Correspondance de Voltaire/1743/Lettre 1615

Correspondance de Voltaire/1743
Correspondance : année 1743GarnierŒuvres complètes de Voltaire, tome 36 (p. 252-253).

1615. — À M. AMELOT,
ministre des affaires étrangères[1].
Le 5 octobre.

Monseigneur, ce que vous mande M. de Valori, touchant la conduite du roi de Prusse à mon égard, n’est que trop vrai.
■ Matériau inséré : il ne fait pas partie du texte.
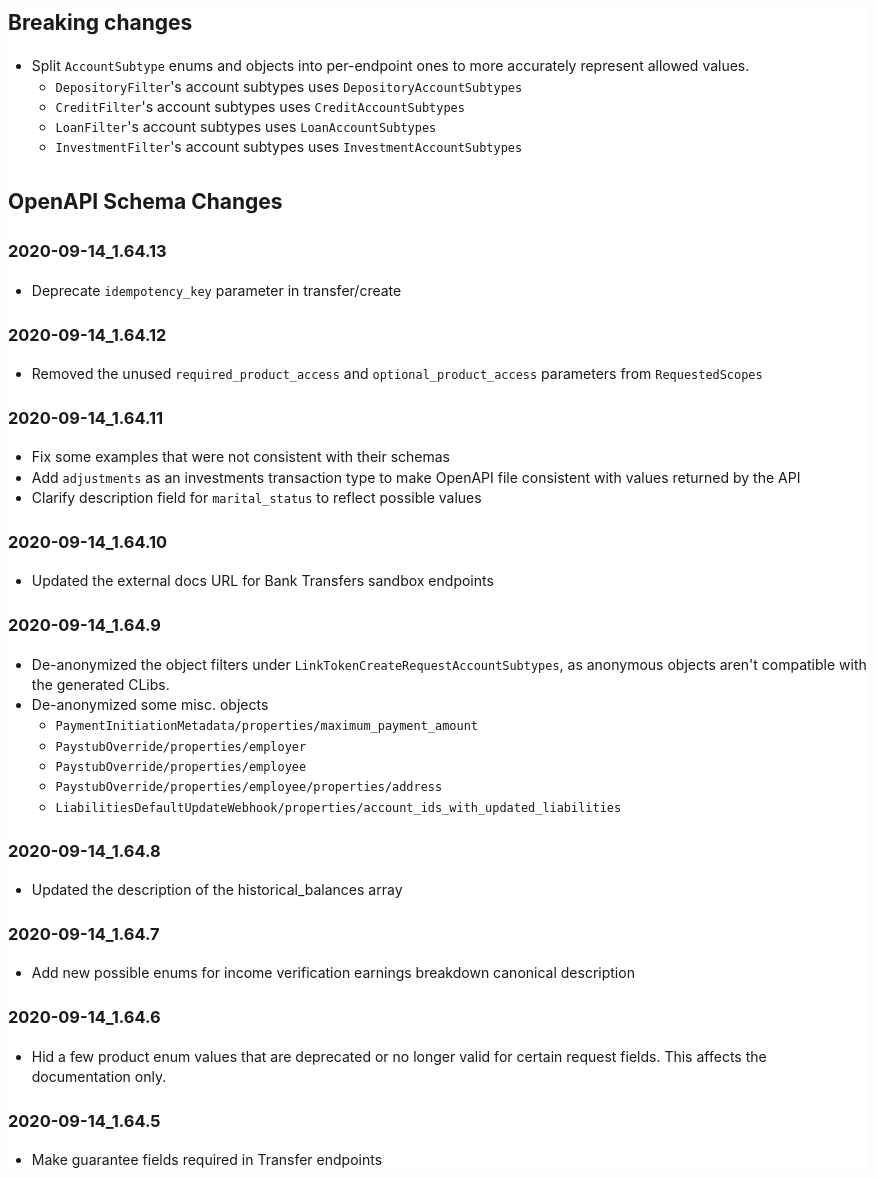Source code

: ## Breaking changes
- Split `AccountSubtype` enums and objects into per-endpoint ones to more accurately represent allowed values.
  - `DepositoryFilter`'s account subtypes uses `DepositoryAccountSubtypes`
  - `CreditFilter`'s account subtypes uses `CreditAccountSubtypes`
  - `LoanFilter`'s account subtypes uses `LoanAccountSubtypes`
  - `InvestmentFilter`'s account subtypes uses `InvestmentAccountSubtypes`

## OpenAPI Schema Changes
### 2020-09-14_1.64.13
- Deprecate `idempotency_key` parameter in transfer/create

### 2020-09-14_1.64.12
- Removed the unused `required_product_access` and `optional_product_access` parameters from `RequestedScopes`

### 2020-09-14_1.64.11
- Fix some examples that were not consistent with their schemas
- Add `adjustments` as an investments transaction type to make OpenAPI file consistent with values returned by the API
- Clarify description field for `marital_status` to reflect possible values

### 2020-09-14_1.64.10
- Updated the external docs URL for Bank Transfers sandbox endpoints

### 2020-09-14_1.64.9
- De-anonymized the object filters under `LinkTokenCreateRequestAccountSubtypes`, as anonymous objects aren't compatible with the generated CLibs.
- De-anonymized some misc. objects
  - `PaymentInitiationMetadata/properties/maximum_payment_amount`
  - `PaystubOverride/properties/employer`
  - `PaystubOverride/properties/employee`
  - `PaystubOverride/properties/employee/properties/address`
  - `LiabilitiesDefaultUpdateWebhook/properties/account_ids_with_updated_liabilities`

### 2020-09-14_1.64.8
- Updated the description of the historical_balances array

### 2020-09-14_1.64.7
- Add new possible enums for income verification earnings breakdown canonical description

### 2020-09-14_1.64.6
- Hid a few product enum values that are deprecated or no longer valid for certain request fields. This affects the documentation only.

### 2020-09-14_1.64.5
- Make guarantee fields required in Transfer endpoints
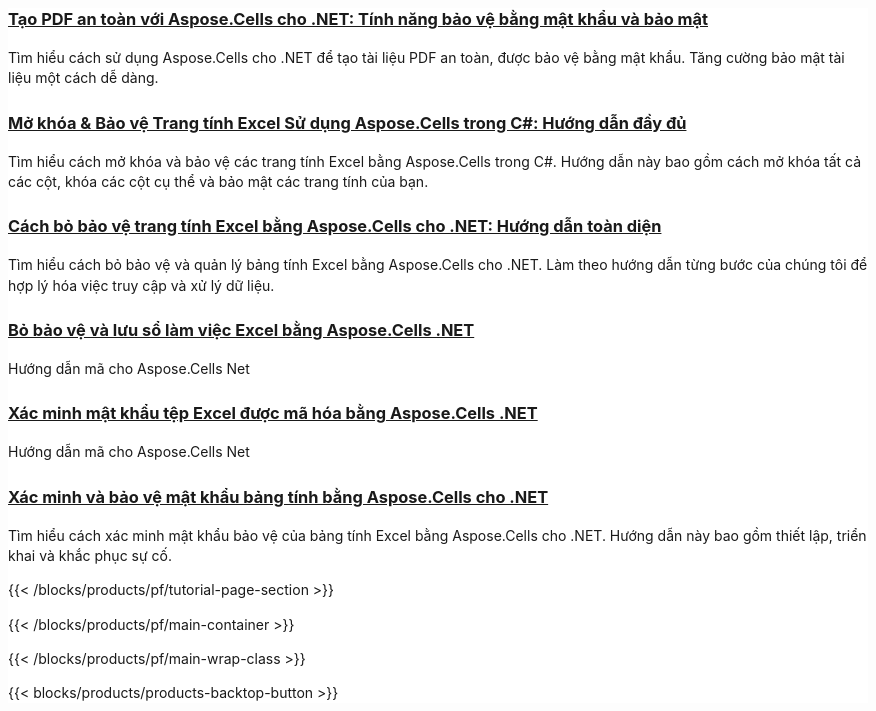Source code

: ### [Tạo PDF an toàn với Aspose.Cells cho .NET: Tính năng bảo vệ bằng mật khẩu và bảo mật](./secure-pdf-creation-aspose-cells-net)
Tìm hiểu cách sử dụng Aspose.Cells cho .NET để tạo tài liệu PDF an toàn, được bảo vệ bằng mật khẩu. Tăng cường bảo mật tài liệu một cách dễ dàng.

### [Mở khóa & Bảo vệ Trang tính Excel Sử dụng Aspose.Cells trong C#: Hướng dẫn đầy đủ](./unlock-protect-excel-sheets-aspose-cells-dotnet)
Tìm hiểu cách mở khóa và bảo vệ các trang tính Excel bằng Aspose.Cells trong C#. Hướng dẫn này bao gồm cách mở khóa tất cả các cột, khóa các cột cụ thể và bảo mật các trang tính của bạn.

### [Cách bỏ bảo vệ trang tính Excel bằng Aspose.Cells cho .NET: Hướng dẫn toàn diện](./unprotect-excel-sheets-aspose-cells-dot-net-guide)
Tìm hiểu cách bỏ bảo vệ và quản lý bảng tính Excel bằng Aspose.Cells cho .NET. Làm theo hướng dẫn từng bước của chúng tôi để hợp lý hóa việc truy cập và xử lý dữ liệu.

### [Bỏ bảo vệ và lưu sổ làm việc Excel bằng Aspose.Cells .NET](./unprotect-save-excel-aspose-cells-net)
Hướng dẫn mã cho Aspose.Cells Net

### [Xác minh mật khẩu tệp Excel được mã hóa bằng Aspose.Cells .NET](./verify-encrypted-excel-file-password-aspose-cells-net)
Hướng dẫn mã cho Aspose.Cells Net

### [Xác minh và bảo vệ mật khẩu bảng tính bằng Aspose.Cells cho .NET](./verify-password-protection-aspose-cells-net)
Tìm hiểu cách xác minh mật khẩu bảo vệ của bảng tính Excel bằng Aspose.Cells cho .NET. Hướng dẫn này bao gồm thiết lập, triển khai và khắc phục sự cố.



{{< /blocks/products/pf/tutorial-page-section >}}

{{< /blocks/products/pf/main-container >}}

{{< /blocks/products/pf/main-wrap-class >}}

{{< blocks/products/products-backtop-button >}}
Vous savez de quel nom et de quel prétexte je m’étais servi auprès de lui pour colorer mon voyage. Il m’a écrit plusieurs lettres sur l’homme qui servait de prétexte[2], et je lui en ai adressé quelques-unes qui sont écrites avec la même liberté. Il y a dans ses billets et dans les miens quelques vers hardis qui ne peuvent faire aucun mal à un roi, et qui en peuvent faire à un particulier. Il a cru que, si j’étais brouillé sans ressource avec l’homme qui est le sujet de ces plaisanteries, je serais forcé alors d’accepter les offres que j’ai toujours refusées de vivre à la cour de Prusse. Ne pouvant me gagner autrement, il croit m’acquérir en me perdant en France ; mais je vous jure que j’aimerais mieux vivre dans un village suisse que de jouir à ce prix de la faveur dangereuse d’un roi capable de mettre de la trahison dans l’amitié même : ce serait en ce cas un trop grand malheur de lui plaire. Je ne veux point du palais d’Alcine, où l’on est esclave parce qu’on a été aimé, et je préfère surtout vos bontés vertueuses à une faveur si funeste.

Daignez me conserver ces bontés, et ne parler de cette aventure curieuse qu’à M. de Maurepas. Je lui ai écrit de Baireuth, mais j’ai peur que le colonel Mentzel n’ait ma lettre[3].

  1. Lettre écrite en chiffres.
  2. Boyer.
  3. Cette lettre est effectivement perdue. (Cl.)